··· Исходный текст

Новая роль Германии в Европе
После воссоединения Германия не стремилась брать на себя ответственность в европейском масштабе. И все же по разным причинам ответственности стало больше.
Начиная с лета/осени 1990 г. – времени завершения переговоров в формате «два плюс четыре» и объединения двух германских государств, случившегося 3 октября 1990 г. – германский вопрос считается решенным. Федеративная Республика Германия официально, в рамках международного права, признала свою восточную границу по Одеру и Нейсе, разделение нации на два государства было преодолено, а граница между западным и восточным военными союзами – НАТО и Варшавским пактом – перестала проходить через самый центр Европы.
В 1990 г. и в течение последующих лет, когда возникала потребность оценить политические изменения, происходившие начиная с осени 1989 г., их сравнивали, как правило, с предшествующим периодом, и это сравнение было исполнено чувства благодарности и облегчения: Вторая мировая война окончательно завершилась, Берлинская стена пала, и был устранен пограничный режим, который не позволял забыть о временном характере мира в Европе. Теперь появилась возможность для создания нового политического порядка географической Европы.
Решение так называемого «германского вопроса» и преодоление европейского разделения означали, что из мировой политики исчез очаг кризиса, который совсем недавно еще полыхал в ходе гонки вооружений. И вот теперь, вместо того, чтобы устанавливать новые ракеты, начали масштабный процесс разоружений. Советская армия ушла из Центральной Европы, американцы сократили свое военное присутствие в Западной Европе, число военнослужащих бундесвера вскоре едва насчитывало половину от того, которое было совсем недавно. Поэтому совершенно естественно, что при таких обстоятельствах взгляд в будущее был полностью оттеснен ретроспективным взглядом. Германская общественность не интересовалась вопросом, какую роль будет играть в Европе объединенная Германия. Все разговоры вращались вокруг единственного сюжета: как прошлое окончательно стало прошлым.
Поэтому о будущей роли Германии в Европе и мире никто не размышлял, ибо немцы вскоре после воссоединения были заняты прежде всего самими собой. Экономическая интеграция новых федеральных земель на Востоке проходила сложнее, чем ожидалось, поскольку экономика бывшей Германской Демократической Республики (ГДР) оказалась практически разрушенной. Экономические проблемы породили социальные отклонения, и в конце 1990-х гг. Германия считалась проблемным случаем Европы, на который нужно было обратить пристальное внимание, скажем, в вопросах государственного долга. Тогда трудно было представить, что Германия однажды станет «образцом» в плане фискальной политики и санации бюджета для всей Европы. А когда вводили евро, то казалось, будто Федеративная Республика утратила свой главный рычаг влияния на другие европейские экономики – немецкую марку.

······
··· Извлеченные данные

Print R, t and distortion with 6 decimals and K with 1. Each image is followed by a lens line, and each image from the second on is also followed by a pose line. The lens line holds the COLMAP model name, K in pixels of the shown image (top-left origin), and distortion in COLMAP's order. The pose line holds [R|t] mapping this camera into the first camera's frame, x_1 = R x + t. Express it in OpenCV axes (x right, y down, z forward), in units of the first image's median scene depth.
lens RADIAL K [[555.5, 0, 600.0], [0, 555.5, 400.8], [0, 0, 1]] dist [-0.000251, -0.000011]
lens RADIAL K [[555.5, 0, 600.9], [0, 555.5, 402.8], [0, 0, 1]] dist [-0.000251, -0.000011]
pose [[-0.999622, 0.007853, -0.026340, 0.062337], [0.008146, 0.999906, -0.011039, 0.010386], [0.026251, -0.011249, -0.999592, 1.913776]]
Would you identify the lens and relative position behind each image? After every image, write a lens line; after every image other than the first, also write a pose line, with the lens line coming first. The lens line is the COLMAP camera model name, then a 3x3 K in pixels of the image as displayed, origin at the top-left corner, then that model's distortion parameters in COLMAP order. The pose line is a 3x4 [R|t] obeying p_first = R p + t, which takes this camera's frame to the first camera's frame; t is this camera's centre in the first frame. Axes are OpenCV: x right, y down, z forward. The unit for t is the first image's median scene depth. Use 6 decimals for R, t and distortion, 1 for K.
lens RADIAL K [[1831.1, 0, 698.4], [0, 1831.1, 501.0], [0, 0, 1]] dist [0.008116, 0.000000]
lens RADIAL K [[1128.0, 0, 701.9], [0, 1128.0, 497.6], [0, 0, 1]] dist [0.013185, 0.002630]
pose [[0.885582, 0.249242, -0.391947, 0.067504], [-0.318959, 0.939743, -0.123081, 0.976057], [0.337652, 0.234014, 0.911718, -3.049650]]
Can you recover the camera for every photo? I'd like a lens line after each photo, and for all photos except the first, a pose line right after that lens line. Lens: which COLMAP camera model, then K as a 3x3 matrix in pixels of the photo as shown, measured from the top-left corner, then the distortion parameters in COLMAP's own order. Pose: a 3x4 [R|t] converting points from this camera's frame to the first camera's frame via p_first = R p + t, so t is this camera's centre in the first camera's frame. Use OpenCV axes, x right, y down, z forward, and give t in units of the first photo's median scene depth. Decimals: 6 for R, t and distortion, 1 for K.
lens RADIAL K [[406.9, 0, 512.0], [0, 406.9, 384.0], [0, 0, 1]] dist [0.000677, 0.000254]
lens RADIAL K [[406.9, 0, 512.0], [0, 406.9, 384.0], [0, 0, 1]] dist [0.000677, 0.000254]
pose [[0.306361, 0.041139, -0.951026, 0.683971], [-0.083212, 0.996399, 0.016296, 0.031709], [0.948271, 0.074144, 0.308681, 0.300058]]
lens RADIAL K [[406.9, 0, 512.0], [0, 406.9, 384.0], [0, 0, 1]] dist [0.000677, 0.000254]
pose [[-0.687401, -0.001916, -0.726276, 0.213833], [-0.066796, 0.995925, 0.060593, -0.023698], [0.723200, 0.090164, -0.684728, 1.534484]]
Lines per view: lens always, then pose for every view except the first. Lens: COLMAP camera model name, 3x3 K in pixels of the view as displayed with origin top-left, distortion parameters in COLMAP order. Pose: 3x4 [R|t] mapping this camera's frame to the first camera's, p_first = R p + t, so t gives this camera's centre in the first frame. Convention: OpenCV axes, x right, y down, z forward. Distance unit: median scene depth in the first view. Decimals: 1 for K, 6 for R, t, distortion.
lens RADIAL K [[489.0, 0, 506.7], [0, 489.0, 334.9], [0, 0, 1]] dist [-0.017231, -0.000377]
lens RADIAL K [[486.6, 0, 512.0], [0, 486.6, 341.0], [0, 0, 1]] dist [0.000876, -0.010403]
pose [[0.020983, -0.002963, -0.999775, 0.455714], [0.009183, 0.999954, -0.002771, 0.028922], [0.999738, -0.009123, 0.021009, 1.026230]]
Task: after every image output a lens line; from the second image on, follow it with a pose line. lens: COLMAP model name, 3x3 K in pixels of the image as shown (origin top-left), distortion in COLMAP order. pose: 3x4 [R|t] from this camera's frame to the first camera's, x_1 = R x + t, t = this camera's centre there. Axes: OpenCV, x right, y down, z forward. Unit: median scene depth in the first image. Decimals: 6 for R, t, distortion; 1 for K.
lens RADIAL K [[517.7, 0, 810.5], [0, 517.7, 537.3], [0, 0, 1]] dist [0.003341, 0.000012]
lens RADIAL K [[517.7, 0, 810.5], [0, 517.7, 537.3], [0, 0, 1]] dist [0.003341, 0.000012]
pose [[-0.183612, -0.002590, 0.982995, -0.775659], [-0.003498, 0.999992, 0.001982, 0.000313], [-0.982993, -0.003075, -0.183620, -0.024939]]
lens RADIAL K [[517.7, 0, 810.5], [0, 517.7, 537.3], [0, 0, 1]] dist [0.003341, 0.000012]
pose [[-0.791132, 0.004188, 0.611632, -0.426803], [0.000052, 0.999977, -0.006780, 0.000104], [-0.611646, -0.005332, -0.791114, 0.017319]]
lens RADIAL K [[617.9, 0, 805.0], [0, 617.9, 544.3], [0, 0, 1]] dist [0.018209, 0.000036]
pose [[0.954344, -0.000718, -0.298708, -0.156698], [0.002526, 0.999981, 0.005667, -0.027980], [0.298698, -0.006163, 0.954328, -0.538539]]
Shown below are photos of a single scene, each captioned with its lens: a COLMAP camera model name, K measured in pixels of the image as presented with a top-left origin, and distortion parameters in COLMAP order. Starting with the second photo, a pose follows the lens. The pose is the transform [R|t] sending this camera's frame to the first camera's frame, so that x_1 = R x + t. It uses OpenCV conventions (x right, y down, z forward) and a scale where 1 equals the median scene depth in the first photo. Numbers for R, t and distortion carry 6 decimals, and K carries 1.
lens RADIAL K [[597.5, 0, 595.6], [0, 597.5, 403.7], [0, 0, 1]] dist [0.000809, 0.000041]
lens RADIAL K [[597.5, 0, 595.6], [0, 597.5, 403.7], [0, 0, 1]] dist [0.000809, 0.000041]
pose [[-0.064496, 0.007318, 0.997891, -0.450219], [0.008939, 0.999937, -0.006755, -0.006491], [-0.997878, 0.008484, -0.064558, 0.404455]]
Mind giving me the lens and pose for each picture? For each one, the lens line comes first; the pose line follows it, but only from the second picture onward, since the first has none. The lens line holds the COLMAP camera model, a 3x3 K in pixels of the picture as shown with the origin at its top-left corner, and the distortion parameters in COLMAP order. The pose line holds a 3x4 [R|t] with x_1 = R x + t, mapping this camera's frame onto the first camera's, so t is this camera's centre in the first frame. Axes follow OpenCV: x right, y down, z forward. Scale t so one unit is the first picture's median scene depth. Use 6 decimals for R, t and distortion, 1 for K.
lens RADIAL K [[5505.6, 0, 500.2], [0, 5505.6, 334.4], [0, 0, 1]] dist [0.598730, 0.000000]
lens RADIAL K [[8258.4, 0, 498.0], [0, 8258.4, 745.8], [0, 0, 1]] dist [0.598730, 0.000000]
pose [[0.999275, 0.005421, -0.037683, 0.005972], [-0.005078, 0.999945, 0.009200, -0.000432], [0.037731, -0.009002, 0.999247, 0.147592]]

······

### Вопросы
1 > Ответьте по исходному тексту:
(a) Какого числа объединились два германских государства?
(b) Какую границу ФРГ официально признала в рамках международного права?
(c) Какой рычаг влияния на другие европейские экономики, как казалось, Федеративная Республика утратила с введением евро?
2 > Изложите суть исходного текста в двух предложениях.
3 > Как исходный текст объясняет, почему после воссоединения никто не размышлял о будущей роли Германии в Европе и мире? Ответьте в одном-двух предложениях.

### Ответы
1 >
(a) 3 октября 1990 г.
(b) Восточную границу по Одеру и Нейсе.
(c) Немецкую марку.

2 > После объединения Германии 3 октября 1990 г. германский вопрос считался решенным, в Европе начался масштабный процесс разоружения, а общество смотрело не в будущее, а в прошлое. Немцы были заняты прежде всего собой: экономическая интеграция новых федеральных земель шла сложнее, чем ожидалось, и в конце 1990-х гг. Германия считалась проблемным случаем Европы.

3 > Немцы были заняты прежде всего самими собой. Экономическая интеграция новых федеральных земель на Востоке проходила сложнее, чем ожидалось, поскольку экономика бывшей ГДР оказалась практически разрушенной.